Editorial
El titular de la Secretaría de Hacienda y Crédito Público, Agustín Carstens, pronosticó ayer, durante una entrevista radiofónica, un nulo crecimiento de la economía mexicana para 2009, a consecuencia de “presiones muy fuertes a la baja en la actividad económica”. Más tarde, en una reunión con embajadores y cónsules mexicanos, el funcionario señaló que, con las acciones anunciadas en el Acuerdo Nacional en Favor de la Economía Familiar, presentado anteayer en Palacio Nacional por el titular del Ejecutivo federal, Felipe Calderón Hinojosa, el gobierno está “dando un alivio” a las familias y las empresas del país, y aseguró que ese plan dará “resultados pronto”.
Las previsiones de Carstens empatan con el más reciente informe del Banco de México (BdeM) sobre la inflación anual –que alcanzó 6.53 por ciento en 2008, el nivel más alto en los ocho años recientes– y con el proporcionado por el Instituto Nacional de Estadística y Geografía (Inegi) en torno al Índice de Confianza del Consumidor, que cayó 20.4 por ciento en diciembre pasado con relación al mismo mes de 2007. Tales indicadores, en conjunto con la baja que se prevé para 2009 en los ingresos por las exportaciones petroleras –a pesar de los seguros contratados por el gobierno federal para el precio de hidrocarburos–, la caída en las ventas de las manufacturas mexicanas –consumidas en su mayoría por Estados Unidos, una economía en recesión– y el descenso en las remesas desde la nación vecina, prefiguran un panorama económico por demás sombrío, ante el cual resulta cuestionable el efecto que pudiera tener el plan anticrisis calderonista, programa que, por lo demás, no acabó de satisfacer ni siquiera las expectativas de las cúpulas empresariales, cercanas al actual grupo en el poder.
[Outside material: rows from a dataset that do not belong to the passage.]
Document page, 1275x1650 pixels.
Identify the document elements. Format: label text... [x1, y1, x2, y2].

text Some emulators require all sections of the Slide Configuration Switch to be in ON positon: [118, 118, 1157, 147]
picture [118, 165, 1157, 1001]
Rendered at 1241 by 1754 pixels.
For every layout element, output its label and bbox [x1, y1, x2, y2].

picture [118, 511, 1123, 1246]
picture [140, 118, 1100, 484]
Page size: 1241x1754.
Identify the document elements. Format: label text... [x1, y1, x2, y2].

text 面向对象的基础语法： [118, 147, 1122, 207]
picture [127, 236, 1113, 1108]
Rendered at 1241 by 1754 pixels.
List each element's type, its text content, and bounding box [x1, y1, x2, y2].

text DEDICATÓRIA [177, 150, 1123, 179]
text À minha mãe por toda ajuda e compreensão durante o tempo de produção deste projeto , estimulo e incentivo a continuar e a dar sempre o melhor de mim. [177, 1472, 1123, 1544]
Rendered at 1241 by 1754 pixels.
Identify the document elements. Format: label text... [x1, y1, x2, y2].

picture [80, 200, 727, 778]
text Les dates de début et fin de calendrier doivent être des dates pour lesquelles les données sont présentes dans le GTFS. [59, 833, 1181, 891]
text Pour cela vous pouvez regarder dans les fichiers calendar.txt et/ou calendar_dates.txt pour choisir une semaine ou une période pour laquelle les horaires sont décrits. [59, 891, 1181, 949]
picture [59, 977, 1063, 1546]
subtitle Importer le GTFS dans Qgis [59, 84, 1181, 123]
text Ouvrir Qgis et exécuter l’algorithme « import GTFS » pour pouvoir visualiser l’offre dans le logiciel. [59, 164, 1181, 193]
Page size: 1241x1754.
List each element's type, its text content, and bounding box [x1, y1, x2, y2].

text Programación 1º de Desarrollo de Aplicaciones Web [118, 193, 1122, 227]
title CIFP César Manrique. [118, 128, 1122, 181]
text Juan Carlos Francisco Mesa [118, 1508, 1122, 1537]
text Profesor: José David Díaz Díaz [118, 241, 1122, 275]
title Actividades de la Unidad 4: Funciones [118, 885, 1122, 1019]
Al día de hoy, la capacidad de respuesta del gobierno federal se muestra rebasada por una realidad que es producto no sólo de la coyuntura económica internacional, como ha insistido el propio Felipe Calderón, sino también de la falta de previsión y de estrategia de la presente administración: cuando hace meses se manifestaban los primeros indicios de la crisis en curso, las autoridades mexicanas optaron por emplear medidas que, lejos de fortalecer la economía nacional, la debilitaron: la inflación fue alentada desde el seno del grupo gobernante, como con las alzas generalizadas a las tarifas de combustibles –que el gobierno no revertirá, sólo congelará–; se continuaron políticas de contención salarial por medio de la apertura indiscriminada a productos agrícolas foráneos, y se porfió, para colmo, en un intento por desmantelar y privatizar la más importante fuente de recursos públicos: la industria petrolera nacional.
Los efectos cuantificables en términos macroeconómicos de esta cadena de descuidos y errores comienzan a conocerse con la divulgación, entre otras cosas, de los datos del Inegi, del BdeM y de las proyecciones del secretario Carstens, pero sus consecuencias inmediatas se han percibido ya en distintos ámbitos. El auge actual de la criminalidad y de la violencia que padece el país es, en buena medida, resultado del desgaste del tejido social provocado por la pobreza, el desempleo, la desigualdad, la marginación y el desmantelamiento de la industria nacional. En ese sentido, la presente crisis de seguridad está estrechamente vinculada con el desastre económico en que se encuentra hundido el país.
En suma, la situación actual demanda soluciones profundas e integrales, que vayan más allá de acciones rimbombantes pero insuficientes, y que estén enfocadas en atacar el centro del problema: el modelo económico aún vigente y las nefastas consecuencias sociales que éste conlleva.